ASSIGNED TASK: Replace every "caña" in the rows below with "ron" and copy the rows again with nothing else changed. Leave the pictures out of your answer.

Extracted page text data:
+--

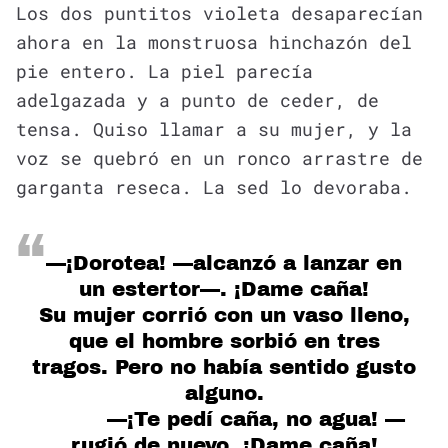
Los dos puntitos violeta desaparecían
ahora en la monstruosa hinchazón del
pie entero. La piel parecía
adelgazada y a punto de ceder, de
tensa. Quiso llamar a su mujer, y la
voz se quebró en un ronco arrastre de
garganta reseca. La sed lo devoraba.
—¡Dorotea! —alcanzó a lanzar en
un estertor—. ¡Dame caña!
Su mujer corrió con un vaso lleno,
que el hombre sorbió en tres
tragos. Pero no había sentido gusto
alguno.
—¡Te pedí caña, no agua! —
rugió de nuevo. ¡Dame caña!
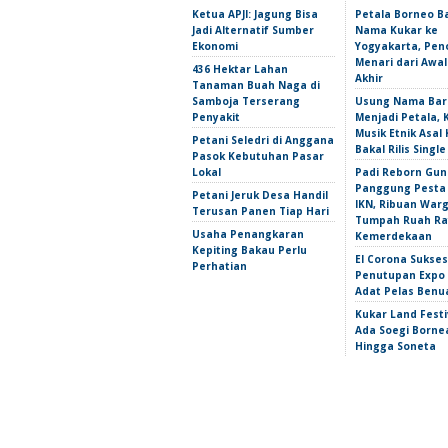
Ketua APJI: Jagung Bisa
Petala Borneo 
Jadi Alternatif Sumber
Nama Kukar ke
Ekonomi
Yogyakarta, Pen
Menari dari Awa
436 Hektar Lahan
Akhir
Tanaman Buah Naga di
Samboja Terserang
Usung Nama Bar
Penyakit
Menjadi Petala,
Musik Etnik Asal 
Petani Seledri di Anggana
Bakal Rilis Single
Pasok Kebutuhan Pasar
Lokal
Padi Reborn Gu
Panggung Pesta
Petani Jeruk Desa Handil
IKN, Ribuan War
Terusan Panen Tiap Hari
Tumpah Ruah Ra
Usaha Penangkaran
Kemerdekaan
Kepiting Bakau Perlu
El Corona Sukse
Perhatian
Penutupan Expo
Adat Pelas Benu
Kukar Land Festi
Ada Soegi Borne
Hingga Soneta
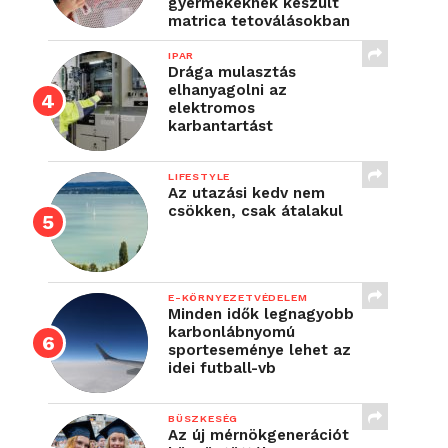
gyermekeknek készült
matrica tetoválásokban
IPAR
Drága mulasztás
elhanyagolni az
elektromos
karbantartást
LIFESTYLE
Az utazási kedv nem
csökken, csak átalakul
E-KÖRNYEZETVÉDELEM
Minden idők legnagyobb
karbonlábnyomú
sporteseménye lehet az
idei futball-vb
BÜSZKESÉG
Az új mérnökgenerációt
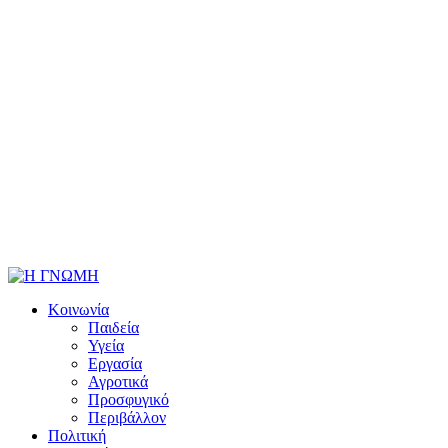
Κοινωνία
Παιδεία
Υγεία
Εργασία
Αγροτικά
Προσφυγικό
Περιβάλλον
Πολιτική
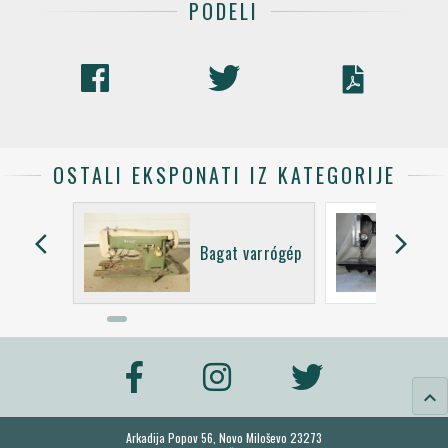
PODELI
OSTALI EKSPONATI IZ KATEGORIJE
arrow_back_ios
arrow_forward_ios
Bagat varrógép
keyboard_arrow_up
Arkadija Popov 56, Novo Miloševo 23273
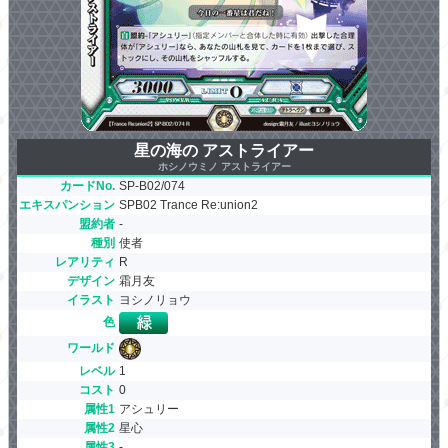
星の海の アストライアー
ホシノウミノ アストライアー
カードNo.
SP-B02/074
エキスパンション
SPB02 Trance Re:union2
盟約者
-
種別
使者
レアリティ
R
デザイン
霜月友
イラスト
ヨシノリョウ
色
ワールド
レベル
1
コスト
0
属性1
アシュリー
属性2
星心
属性3
-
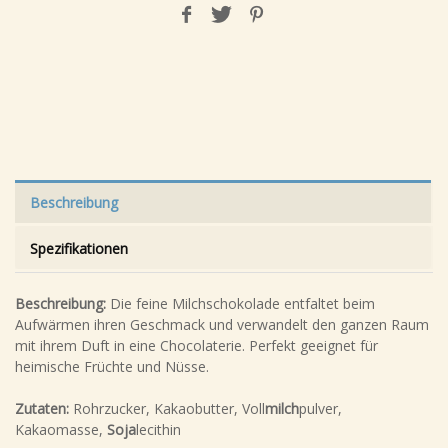
Beschreibung
Spezifikationen
Beschreibung:
Die feine Milchschokolade entfaltet beim
Aufwärmen ihren Geschmack und verwandelt den ganzen Raum
mit ihrem Duft in eine Chocolaterie. Perfekt geeignet für
heimische Früchte und Nüsse.
Zutaten:
Rohrzucker, Kakaobutter, Voll
milch
pulver,
Kakaomasse,
Soja
lecithin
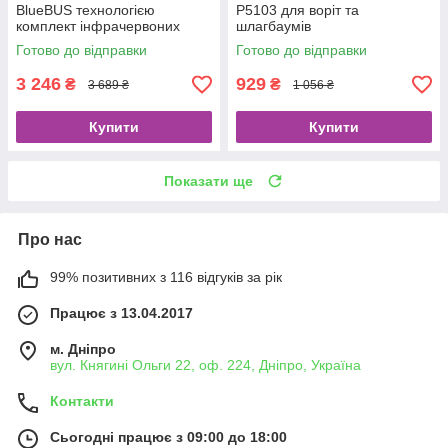
BlueBUS технологією
P5103 для воріт та
комплект інфрачервоних
шлагбаумів
датчиків безпеки для воріт та
Готово до відправки
Готово до відправки
шлагбаумів
3 246
929
₴
₴
3 689 ₴
1 056 ₴
Купити
Купити
Показати ще
Про нас
99% позитивних з 116 відгуків за рік
Працює з 13.04.2017
м. Дніпро
вул. Княгині Ольги 22, оф. 224, Дніпро, Україна
Контакти
Сьогодні працює з 09:00 до 18:00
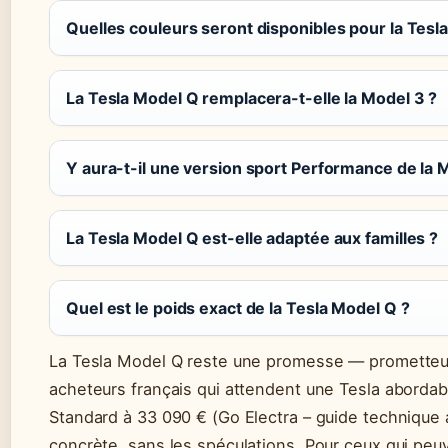
Quelles couleurs seront disponibles pour la Tesl
La Tesla Model Q remplacera-t-elle la Model 3 ?
Y aura-t-il une version sport Performance de la 
La Tesla Model Q est-elle adaptée aux familles ?
Quel est le poids exact de la Tesla Model Q ?
La Tesla Model Q reste une promesse — prometteus
acheteurs français qui attendent une Tesla abordabl
Standard à 33 090 € (Go Electra – guide technique 
concrète, sans les spéculations. Pour ceux qui peuv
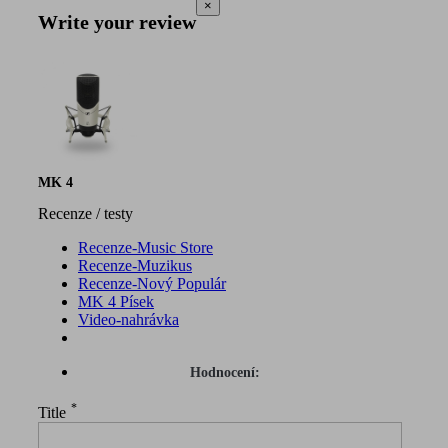
×
Write your review
MK 4
Recenze / testy
Recenze-Music Store
Recenze-Muzikus
Recenze-Nový Populár
MK 4 Písek
Video-nahrávka
Hodnocení:
*
Title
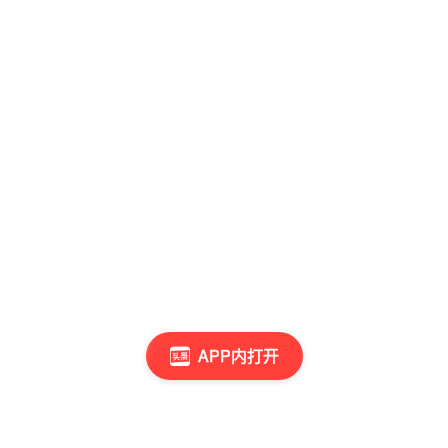
APP内打开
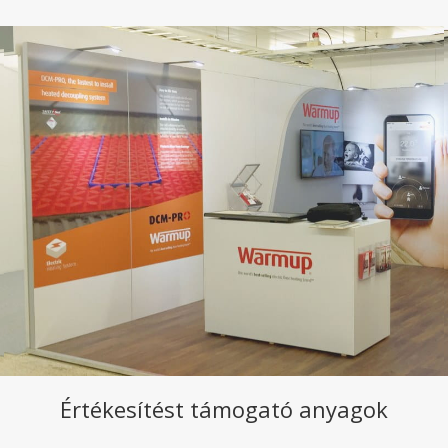
Értékesítést támogató anyagok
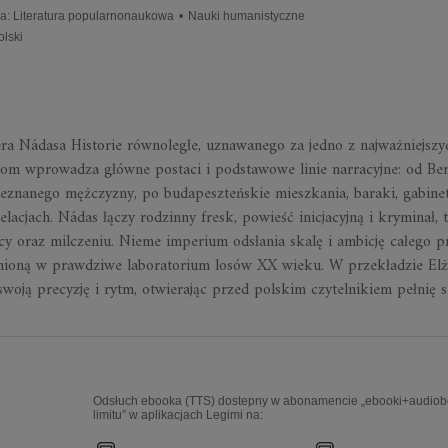
ia
:
Literatura popularnonaukowa
•
Nauki humanistyczne
olski
a Nádasa Historie równoległe, uznawanego za jedno z najważniejszy
 tom wprowadza główne postaci i podstawowe linie narracyjne: od Ber
ieznanego mężczyzny, po budapeszteńskie mieszkania, baraki, gabinet
 relacjach. Nádas łączy rodzinny fresk, powieść inicjacyjną i kryminał,
y oraz milczeniu. Nieme imperium odsłania skalę i ambicję całego pr
mienioną w prawdziwe laboratorium losów XX wieku. W przekładzie Elż
oją precyzję i rytm, otwierając przed polskim czytelnikiem pełnię s
Odsłuch ebooka (TTS) dostepny w abonamencie „ebooki+audiob
limitu” w aplikacjach Legimi na:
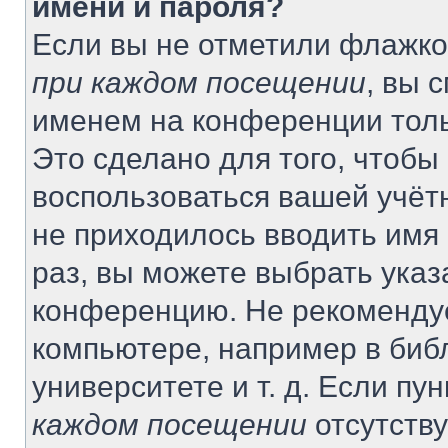
имени и пароля?
Если вы не отметили флажко
при каждом посещении
, вы 
именем на конференции толь
Это сделано для того, чтобы 
воспользоваться вашей учётн
не приходилось вводить имя
раз, вы можете выбрать указ
конференцию. Не рекомендуе
компьютере, например в биб
университете и т. д. Если пу
каждом посещении
отсутству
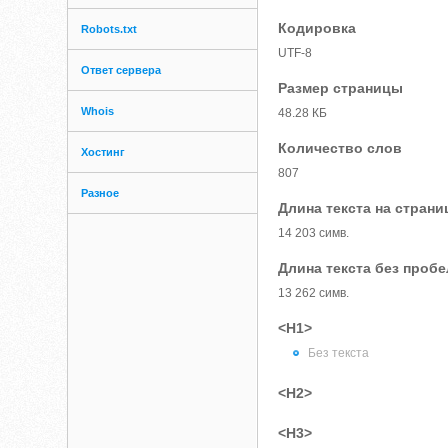
Кодировка
Robots.txt
UTF-8
Ответ сервера
Размер страницы
Whois
48.28 КБ
Количество слов
Хостинг
807
Разное
Длина текста на страни
14 203 симв.
Длина текста без проб
13 262 симв.
<H1>
Без текста
<H2>
<H3>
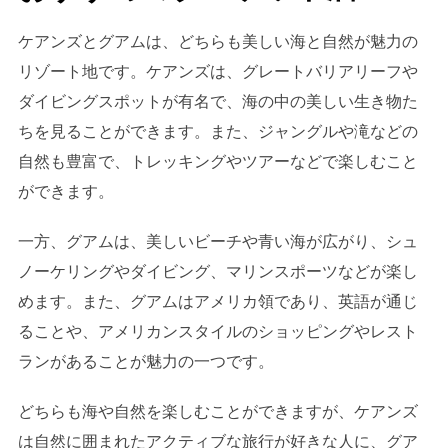
ケアンズとグアムは、どちらも美しい海と自然が魅力の
リゾート地です。ケアンズは、グレートバリアリーフや
ダイビングスポットが有名で、海の中の美しい生き物た
ちを見ることができます。また、ジャングルや滝などの
自然も豊富で、トレッキングやツアーなどで楽しむこと
ができます。
一方、グアムは、美しいビーチや青い海が広がり、シュ
ノーケリングやダイビング、マリンスポーツなどが楽し
めます。また、グアムはアメリカ領であり、英語が通じ
ることや、アメリカンスタイルのショッピングやレスト
ランがあることが魅力の一つです。
どちらも海や自然を楽しむことができますが、ケアンズ
は自然に囲まれたアクティブな旅行が好きな人に、グア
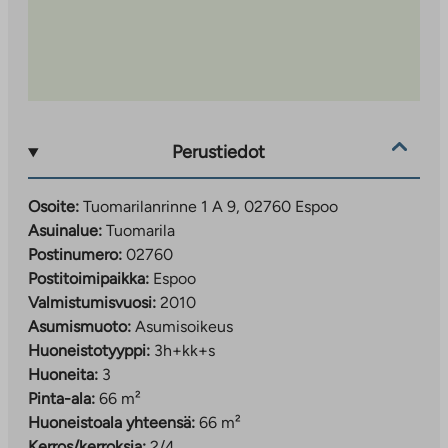
Perustiedot
Osoite:
Tuomarilanrinne 1 A 9, 02760 Espoo
Asuinalue:
Tuomarila
Postinumero:
02760
Postitoimipaikka:
Espoo
Valmistumisvuosi:
2010
Asumismuoto:
Asumisoikeus
Huoneistotyyppi:
3h+kk+s
Huoneita:
3
Pinta-ala:
66 m²
Huoneistoala yhteensä:
66 m²
Kerros/kerroksia:
2/4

+--

SOLUTION TO THIS PROBLEM:
Los dos puntitos violeta desaparecían
ahora en la monstruosa hinchazón del
pie entero. La piel parecía
adelgazada y a punto de ceder, de
tensa. Quiso llamar a su mujer, y la
voz se quebró en un ronco arrastre de
garganta reseca. La sed lo devoraba.
—¡Dorotea! —alcanzó a lanzar en
un estertor—. ¡Dame ron!
Su mujer corrió con un vaso lleno,
que el hombre sorbió en tres
tragos. Pero no había sentido gusto
alguno.
—¡Te pedí ron, no agua! —
rugió de nuevo. ¡Dame ron!
Ketua APJI: Jagung Bisa
Petala Borneo 
Jadi Alternatif Sumber
Nama Kukar ke
Ekonomi
Yogyakarta, Pen
Menari dari Awa
436 Hektar Lahan
Akhir
Tanaman Buah Naga di
Samboja Terserang
Usung Nama Bar
Penyakit
Menjadi Petala,
Musik Etnik Asal 
Petani Seledri di Anggana
Bakal Rilis Single
Pasok Kebutuhan Pasar
Lokal
Padi Reborn Gu
Panggung Pesta
Petani Jeruk Desa Handil
IKN, Ribuan War
Terusan Panen Tiap Hari
Tumpah Ruah Ra
Usaha Penangkaran
Kemerdekaan
Kepiting Bakau Perlu
El Corona Sukse
Perhatian
Penutupan Expo
Adat Pelas Benu
Kukar Land Festi
Ada Soegi Borne
Hingga Soneta
gyermekeknek készült
matrica tetoválásokban
IPAR
Drága mulasztás
elhanyagolni az
elektromos
karbantartást
LIFESTYLE
Az utazási kedv nem
csökken, csak átalakul
E-KÖRNYEZETVÉDELEM
Minden idők legnagyobb
karbonlábnyomú
sporteseménye lehet az
idei futball-vb
BÜSZKESÉG
Az új mérnökgenerációt
Κοινωνία
Παιδεία
Υγεία
Εργασία
Αγροτικά
Προσφυγικό
Περιβάλλον
Πολιτική
PODELI
OSTALI EKSPONATI IZ KATEGORIJE
arrow_back_ios
arrow_forward_ios
Bagat varrógép
keyboard_arrow_up
Arkadija Popov 56, Novo Miloševo 23273
星の海の アストライアー
ホシノウミノ アストライアー
カードNo.
SP-B02/074
エキスパンション
SPB02 Trance Re:union2
盟約者
-
種別
使者
レアリティ
R
デザイン
霜月友
イラスト
ヨシノリョウ
色
ワールド
レベル
1
コスト
0
属性1
アシュリー
属性2
星心
属性3
-
Beschreibung
Spezifikationen
Beschreibung:
Die feine Milchschokolade entfaltet beim
Aufwärmen ihren Geschmack und verwandelt den ganzen Raum
mit ihrem Duft in eine Chocolaterie. Perfekt geeignet für
heimische Früchte und Nüsse.
Zutaten:
Rohrzucker, Kakaobutter, Voll
milch
pulver,
Kakaomasse,
Soja
lecithin
BlueBUS технологією
P5103 для воріт та
комплект інфрачервоних
шлагбаумів
датчиків безпеки для воріт та
Готово до відправки
Готово до відправки
шлагбаумів
3 246
929
₴
₴
3 689 ₴
1 056 ₴
Купити
Купити
Показати ще
Про нас
99% позитивних з 116 відгуків за рік
Працює з 13.04.2017
м. Дніпро
вул. Княгині Ольги 22, оф. 224, Дніпро, Україна
Контакти
Сьогодні працює з 09:00 до 18:00
Quelles couleurs seront disponibles pour la Tesl
La Tesla Model Q remplacera-t-elle la Model 3 ?
Y aura-t-il une version sport Performance de la 
La Tesla Model Q est-elle adaptée aux familles ?
Quel est le poids exact de la Tesla Model Q ?
La Tesla Model Q reste une promesse — prometteus
acheteurs français qui attendent une Tesla abordabl
Standard à 33 090 € (Go Electra – guide technique 
concrète, sans les spéculations. Pour ceux qui peuv
×
Write your review
MK 4
Recenze / testy
Recenze-Music Store
Recenze-Muzikus
Recenze-Nový Populár
MK 4 Písek
Video-nahrávka
Hodnocení:
*
Title
APP内打开
Értékesítést támogató anyagok
ia
:
Literatura popularnonaukowa
•
Nauki humanistyczne
olski
a Nádasa Historie równoległe, uznawanego za jedno z najważniejszy
 tom wprowadza główne postaci i podstawowe linie narracyjne: od Ber
ieznanego mężczyzny, po budapeszteńskie mieszkania, baraki, gabinet
 relacjach. Nádas łączy rodzinny fresk, powieść inicjacyjną i kryminał,
y oraz milczeniu. Nieme imperium odsłania skalę i ambicję całego pr
mienioną w prawdziwe laboratorium losów XX wieku. W przekładzie Elż
oją precyzję i rytm, otwierając przed polskim czytelnikiem pełnię s
Odsłuch ebooka (TTS) dostepny w abonamencie „ebooki+audiob
limitu” w aplikacjach Legimi na:
имени и пароля?
Если вы не отметили флажко
при каждом посещении
, вы 
именем на конференции толь
Это сделано для того, чтобы 
воспользоваться вашей учётн
не приходилось вводить имя
раз, вы можете выбрать указ
конференцию. Не рекомендуе
компьютере, например в биб
университете и т. д. Если пу
каждом посещении
отсутству
Кодировка
Robots.txt
UTF-8
Ответ сервера
Размер страницы
Whois
48.28 КБ
Количество слов
Хостинг
807
Разное
Длина текста на страни
14 203 симв.
Длина текста без проб
13 262 симв.
<H1>
Без текста
<H2>
<H3>
ケアンズとグアムは、どちらも美しい海と自然が魅力の
リゾート地です。ケアンズは、グレートバリアリーフや
ダイビングスポットが有名で、海の中の美しい生き物た
ちを見ることができます。また、ジャングルや滝などの
自然も豊富で、トレッキングやツアーなどで楽しむこと
ができます。
一方、グアムは、美しいビーチや青い海が広がり、シュ
ノーケリングやダイビング、マリンスポーツなどが楽し
めます。また、グアムはアメリカ領であり、英語が通じ
ることや、アメリカンスタイルのショッピングやレスト
ランがあることが魅力の一つです。
どちらも海や自然を楽しむことができますが、ケアンズ
は自然に囲まれたアクティブな旅行が好きな人に、グア
Perustiedot
Osoite:
Tuomarilanrinne 1 A 9, 02760 Espoo
Asuinalue:
Tuomarila
Postinumero:
02760
Postitoimipaikka:
Espoo
Valmistumisvuosi:
2010
Asumismuoto:
Asumisoikeus
Huoneistotyyppi:
3h+kk+s
Huoneita:
3
Pinta-ala:
66 m²
Huoneistoala yhteensä:
66 m²
Kerros/kerroksia:
2/4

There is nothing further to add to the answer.